[Items from a data source]

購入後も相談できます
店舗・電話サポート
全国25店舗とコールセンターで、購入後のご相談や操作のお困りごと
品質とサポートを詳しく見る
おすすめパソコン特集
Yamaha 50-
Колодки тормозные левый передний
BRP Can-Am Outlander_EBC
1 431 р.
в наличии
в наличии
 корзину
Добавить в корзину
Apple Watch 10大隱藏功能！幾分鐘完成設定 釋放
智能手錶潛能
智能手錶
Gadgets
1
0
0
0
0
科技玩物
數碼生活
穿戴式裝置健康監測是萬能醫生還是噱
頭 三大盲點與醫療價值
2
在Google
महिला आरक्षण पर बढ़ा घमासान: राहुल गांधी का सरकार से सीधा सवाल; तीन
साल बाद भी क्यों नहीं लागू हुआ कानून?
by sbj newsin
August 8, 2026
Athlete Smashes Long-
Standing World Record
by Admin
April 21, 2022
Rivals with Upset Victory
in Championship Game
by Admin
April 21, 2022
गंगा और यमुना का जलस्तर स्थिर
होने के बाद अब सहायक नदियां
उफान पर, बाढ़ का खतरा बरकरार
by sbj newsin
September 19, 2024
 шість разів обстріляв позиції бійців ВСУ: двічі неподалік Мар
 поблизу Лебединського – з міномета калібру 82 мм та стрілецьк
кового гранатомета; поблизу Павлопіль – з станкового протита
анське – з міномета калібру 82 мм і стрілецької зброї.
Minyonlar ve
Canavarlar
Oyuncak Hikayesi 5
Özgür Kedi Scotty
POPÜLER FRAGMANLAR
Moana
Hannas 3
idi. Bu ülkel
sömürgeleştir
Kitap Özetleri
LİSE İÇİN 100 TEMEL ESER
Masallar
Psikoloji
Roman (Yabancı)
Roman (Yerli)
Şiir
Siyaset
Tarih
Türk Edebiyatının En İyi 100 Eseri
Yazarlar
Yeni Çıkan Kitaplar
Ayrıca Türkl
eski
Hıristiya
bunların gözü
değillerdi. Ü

#### What needs to be done:
Only the lines from the one with "анське – з міномета" through the final line above belong in the answer, each reproduced word for word.

#### Output for this task:
анське – з міномета калібру 82 мм і стрілецької зброї.
Minyonlar ve
Canavarlar
Oyuncak Hikayesi 5
Özgür Kedi Scotty
POPÜLER FRAGMANLAR
Moana
Hannas 3
idi. Bu ülkel
sömürgeleştir
Kitap Özetleri
LİSE İÇİN 100 TEMEL ESER
Masallar
Psikoloji
Roman (Yabancı)
Roman (Yerli)
Şiir
Siyaset
Tarih
Türk Edebiyatının En İyi 100 Eseri
Yazarlar
Yeni Çıkan Kitaplar
Ayrıca Türkl
eski
Hıristiya
bunların gözü
değillerdi. Ü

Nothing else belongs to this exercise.